What to do> The following data has a line with "지난 글에서 react-query의" and a line with "오늘은 조금 실용적으로". Write out exactly those lines and all the lines between them.

Material to process>
■ ■ ■ ■

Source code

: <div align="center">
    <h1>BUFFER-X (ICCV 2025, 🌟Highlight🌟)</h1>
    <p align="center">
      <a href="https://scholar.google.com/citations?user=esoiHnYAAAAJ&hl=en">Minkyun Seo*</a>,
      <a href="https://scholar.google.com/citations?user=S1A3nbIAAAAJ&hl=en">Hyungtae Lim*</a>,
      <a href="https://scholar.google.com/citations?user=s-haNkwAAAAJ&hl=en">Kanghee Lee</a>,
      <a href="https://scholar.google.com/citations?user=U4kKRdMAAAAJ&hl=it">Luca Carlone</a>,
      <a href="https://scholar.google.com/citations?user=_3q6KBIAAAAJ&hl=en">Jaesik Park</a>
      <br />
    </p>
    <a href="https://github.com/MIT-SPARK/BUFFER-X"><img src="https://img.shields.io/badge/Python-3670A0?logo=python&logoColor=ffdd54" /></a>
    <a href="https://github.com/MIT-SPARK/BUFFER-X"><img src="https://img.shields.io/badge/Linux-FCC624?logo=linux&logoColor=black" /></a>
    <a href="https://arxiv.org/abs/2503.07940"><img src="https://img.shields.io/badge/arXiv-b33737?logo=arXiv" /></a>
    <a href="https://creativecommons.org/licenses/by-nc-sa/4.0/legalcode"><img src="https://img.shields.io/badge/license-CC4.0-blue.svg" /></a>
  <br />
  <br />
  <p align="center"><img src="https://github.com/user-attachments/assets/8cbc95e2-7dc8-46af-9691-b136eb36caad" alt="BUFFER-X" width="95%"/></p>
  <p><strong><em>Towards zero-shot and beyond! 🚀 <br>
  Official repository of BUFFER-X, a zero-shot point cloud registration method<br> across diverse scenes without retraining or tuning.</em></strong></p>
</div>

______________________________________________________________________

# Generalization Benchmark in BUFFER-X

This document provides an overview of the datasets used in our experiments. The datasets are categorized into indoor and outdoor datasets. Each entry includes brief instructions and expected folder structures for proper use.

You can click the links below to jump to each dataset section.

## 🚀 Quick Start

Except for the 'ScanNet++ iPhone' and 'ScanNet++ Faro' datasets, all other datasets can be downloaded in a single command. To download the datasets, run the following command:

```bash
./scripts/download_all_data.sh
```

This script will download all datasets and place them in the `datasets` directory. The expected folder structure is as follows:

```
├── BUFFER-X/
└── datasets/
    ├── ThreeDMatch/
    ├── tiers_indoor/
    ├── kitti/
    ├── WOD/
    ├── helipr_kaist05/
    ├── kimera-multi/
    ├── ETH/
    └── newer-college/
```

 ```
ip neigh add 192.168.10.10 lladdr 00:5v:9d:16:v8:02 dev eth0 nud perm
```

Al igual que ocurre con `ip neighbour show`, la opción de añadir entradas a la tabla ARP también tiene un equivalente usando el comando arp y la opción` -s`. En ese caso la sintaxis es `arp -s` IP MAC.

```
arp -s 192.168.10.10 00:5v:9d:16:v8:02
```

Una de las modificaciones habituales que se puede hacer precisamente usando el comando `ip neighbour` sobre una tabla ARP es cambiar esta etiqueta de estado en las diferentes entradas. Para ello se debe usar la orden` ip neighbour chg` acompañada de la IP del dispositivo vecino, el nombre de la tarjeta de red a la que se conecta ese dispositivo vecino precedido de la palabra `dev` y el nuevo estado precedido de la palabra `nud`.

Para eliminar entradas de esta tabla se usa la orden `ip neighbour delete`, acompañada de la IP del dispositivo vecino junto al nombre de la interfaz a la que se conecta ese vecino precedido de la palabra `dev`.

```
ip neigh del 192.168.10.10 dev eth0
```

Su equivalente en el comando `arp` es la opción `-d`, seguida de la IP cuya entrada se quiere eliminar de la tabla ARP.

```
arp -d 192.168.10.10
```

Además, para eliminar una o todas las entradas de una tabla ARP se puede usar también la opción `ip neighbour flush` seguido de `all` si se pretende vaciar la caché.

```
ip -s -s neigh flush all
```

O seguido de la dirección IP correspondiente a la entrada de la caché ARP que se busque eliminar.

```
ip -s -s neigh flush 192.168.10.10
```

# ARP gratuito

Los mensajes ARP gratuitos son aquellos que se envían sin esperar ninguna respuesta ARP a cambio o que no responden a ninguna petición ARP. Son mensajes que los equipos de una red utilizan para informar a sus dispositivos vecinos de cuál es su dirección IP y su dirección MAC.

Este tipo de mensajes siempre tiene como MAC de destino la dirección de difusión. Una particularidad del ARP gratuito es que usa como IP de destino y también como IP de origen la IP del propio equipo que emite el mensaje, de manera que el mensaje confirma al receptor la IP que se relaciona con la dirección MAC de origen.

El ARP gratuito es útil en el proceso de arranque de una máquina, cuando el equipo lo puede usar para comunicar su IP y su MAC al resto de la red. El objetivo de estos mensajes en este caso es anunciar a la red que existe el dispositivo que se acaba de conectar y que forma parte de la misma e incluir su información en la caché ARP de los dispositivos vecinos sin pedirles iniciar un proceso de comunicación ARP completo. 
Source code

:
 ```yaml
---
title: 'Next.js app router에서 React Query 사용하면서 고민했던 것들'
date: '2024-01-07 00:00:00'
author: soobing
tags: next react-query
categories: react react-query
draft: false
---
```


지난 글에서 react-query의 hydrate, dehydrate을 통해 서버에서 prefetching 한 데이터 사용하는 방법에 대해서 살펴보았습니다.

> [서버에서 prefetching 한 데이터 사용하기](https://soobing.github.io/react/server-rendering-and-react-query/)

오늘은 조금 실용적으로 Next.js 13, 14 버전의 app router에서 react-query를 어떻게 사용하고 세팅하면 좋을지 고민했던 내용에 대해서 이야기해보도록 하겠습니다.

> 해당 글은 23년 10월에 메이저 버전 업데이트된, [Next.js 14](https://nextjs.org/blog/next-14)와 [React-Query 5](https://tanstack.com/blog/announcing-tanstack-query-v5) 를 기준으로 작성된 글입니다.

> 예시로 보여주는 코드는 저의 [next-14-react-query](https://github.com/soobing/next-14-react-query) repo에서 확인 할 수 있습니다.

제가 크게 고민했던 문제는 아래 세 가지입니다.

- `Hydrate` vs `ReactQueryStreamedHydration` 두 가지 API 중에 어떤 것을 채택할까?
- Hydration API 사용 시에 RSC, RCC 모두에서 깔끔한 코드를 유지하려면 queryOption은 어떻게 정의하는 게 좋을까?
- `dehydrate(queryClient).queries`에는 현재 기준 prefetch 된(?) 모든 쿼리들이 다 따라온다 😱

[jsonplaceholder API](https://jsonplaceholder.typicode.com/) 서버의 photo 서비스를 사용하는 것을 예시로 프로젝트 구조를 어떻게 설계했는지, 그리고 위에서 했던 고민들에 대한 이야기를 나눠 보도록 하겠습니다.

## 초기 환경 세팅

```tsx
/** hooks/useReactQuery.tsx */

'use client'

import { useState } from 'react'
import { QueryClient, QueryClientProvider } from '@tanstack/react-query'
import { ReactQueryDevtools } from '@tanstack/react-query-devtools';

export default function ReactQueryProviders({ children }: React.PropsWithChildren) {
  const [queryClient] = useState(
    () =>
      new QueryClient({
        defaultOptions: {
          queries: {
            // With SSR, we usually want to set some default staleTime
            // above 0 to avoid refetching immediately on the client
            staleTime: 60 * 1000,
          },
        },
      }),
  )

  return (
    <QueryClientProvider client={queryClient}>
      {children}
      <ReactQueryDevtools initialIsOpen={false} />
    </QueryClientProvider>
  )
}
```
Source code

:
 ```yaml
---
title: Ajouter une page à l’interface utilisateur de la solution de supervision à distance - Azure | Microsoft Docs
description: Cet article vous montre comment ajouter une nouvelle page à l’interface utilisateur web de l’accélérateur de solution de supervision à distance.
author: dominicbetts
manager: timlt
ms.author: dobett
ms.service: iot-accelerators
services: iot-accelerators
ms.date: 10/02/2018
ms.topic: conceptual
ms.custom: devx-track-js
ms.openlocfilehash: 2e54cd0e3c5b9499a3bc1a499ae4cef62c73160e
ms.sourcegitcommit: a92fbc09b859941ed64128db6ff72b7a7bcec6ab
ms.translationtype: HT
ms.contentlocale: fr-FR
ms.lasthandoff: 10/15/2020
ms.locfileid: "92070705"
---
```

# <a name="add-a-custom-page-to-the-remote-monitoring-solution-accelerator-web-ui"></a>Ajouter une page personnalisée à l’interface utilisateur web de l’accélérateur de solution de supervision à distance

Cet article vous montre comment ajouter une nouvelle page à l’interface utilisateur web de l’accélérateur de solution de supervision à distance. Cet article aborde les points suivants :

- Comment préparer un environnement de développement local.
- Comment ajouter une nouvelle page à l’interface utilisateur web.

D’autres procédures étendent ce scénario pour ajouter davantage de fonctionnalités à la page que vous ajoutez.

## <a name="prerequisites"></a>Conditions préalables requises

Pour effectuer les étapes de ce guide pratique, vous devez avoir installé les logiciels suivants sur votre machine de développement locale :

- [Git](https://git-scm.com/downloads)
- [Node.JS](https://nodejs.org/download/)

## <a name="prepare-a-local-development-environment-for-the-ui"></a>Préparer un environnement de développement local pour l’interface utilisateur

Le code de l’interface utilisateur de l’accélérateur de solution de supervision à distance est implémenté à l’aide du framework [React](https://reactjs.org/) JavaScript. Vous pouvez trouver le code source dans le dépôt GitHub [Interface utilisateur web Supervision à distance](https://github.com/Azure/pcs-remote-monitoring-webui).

■ ■ ■ ■

Expected output>
지난 글에서 react-query의 hydrate, dehydrate을 통해 서버에서 prefetching 한 데이터 사용하는 방법에 대해서 살펴보았습니다.

> [서버에서 prefetching 한 데이터 사용하기](https://soobing.github.io/react/server-rendering-and-react-query/)

오늘은 조금 실용적으로 Next.js 13, 14 버전의 app router에서 react-query를 어떻게 사용하고 세팅하면 좋을지 고민했던 내용에 대해서 이야기해보도록 하겠습니다.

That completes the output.